Unrepentant Escapist said...

It wasn't clear to me in the beginning of the query that Alice could choose to relive her days rather than it being a passive, ground hog day style experience . So I got a little confused. It might be clearer if you said something like: "when Alice rewinds time to fix a day go wrong, her mother pays the price. Its been seventeen years since her mother's death, and Alice has never used her powers"

How does alice know her powers cause her mom's accident? I feel like this has to be in the query because the price she pays seems to be so important to the plot/conflict.

If rewinding time is so dangerous, why does she think saving a life will help atone for her mother's death? Won't it just cause another death. It seems like she could have saved other lives earlier if that was her only concern, especially in her role as a doctor.

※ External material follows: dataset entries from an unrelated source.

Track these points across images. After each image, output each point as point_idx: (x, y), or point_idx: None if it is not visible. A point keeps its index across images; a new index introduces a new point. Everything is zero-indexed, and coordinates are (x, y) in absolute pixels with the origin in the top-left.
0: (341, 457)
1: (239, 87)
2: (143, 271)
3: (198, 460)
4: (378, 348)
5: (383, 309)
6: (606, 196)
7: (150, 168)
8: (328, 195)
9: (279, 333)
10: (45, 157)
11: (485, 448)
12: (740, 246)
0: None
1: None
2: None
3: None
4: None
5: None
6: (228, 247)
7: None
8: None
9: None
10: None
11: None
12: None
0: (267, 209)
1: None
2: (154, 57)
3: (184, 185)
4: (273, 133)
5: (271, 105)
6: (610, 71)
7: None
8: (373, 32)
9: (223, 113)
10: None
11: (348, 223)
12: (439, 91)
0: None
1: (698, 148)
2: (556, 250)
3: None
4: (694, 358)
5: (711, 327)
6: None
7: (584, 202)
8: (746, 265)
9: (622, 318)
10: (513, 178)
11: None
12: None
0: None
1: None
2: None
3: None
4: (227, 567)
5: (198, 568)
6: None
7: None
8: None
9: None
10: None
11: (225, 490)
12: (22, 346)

I like how you bring your work into your query. If the genre is thriller, I'd like to see you bring a race against the clock element or dangerous antagonist into the query. Right now, the description feels less thriller and more sci fi to me.

I like the ideas here a lot. It definitely intrigues me.

On the writing sample, I found the first two paragraphs confusing, whether the reliving was literal or not. I guess it's a traumatic flashback? The references to todays I felt were especially confusing.

I like the dialogue. I like Michael already, his quiet caring is very appealing to me. I like your character's voice. I feel a lot of sympathy for her.

The Agent said...

I like your first line! But I would like to know genre and word count...

I found this sentence very confusing: "Dr. Alice Whithers re-lived a day for the first time seventeen years ago. When her mother died the next morning, Alice vowed to only live the first of her todays from then on." - does this mean that the first time she re-lived the same day that she is currently re-living seventeen years later? Or something else? And if she's re-living the same day over and over again - does her mother die again and again? - what throws me is "from then on" - as if, after her mother dies? I'm confused. And when does she cause this lethal accident?

You do tell us genre and word count plus some pretty convincing comp titles. I'll keep reading in the hope that the voice is fantastic.

The text:

I actually find that your writing is stronger in this text than it was in the query. Definitely try to work on your query letter so that it sounds more like your writing. Your query letter is your best foot forward and it really tells us what we need to know about your book - not just in content, but also in form and voice.

Great cliffhanger! You've got my interest. I'd keep reading.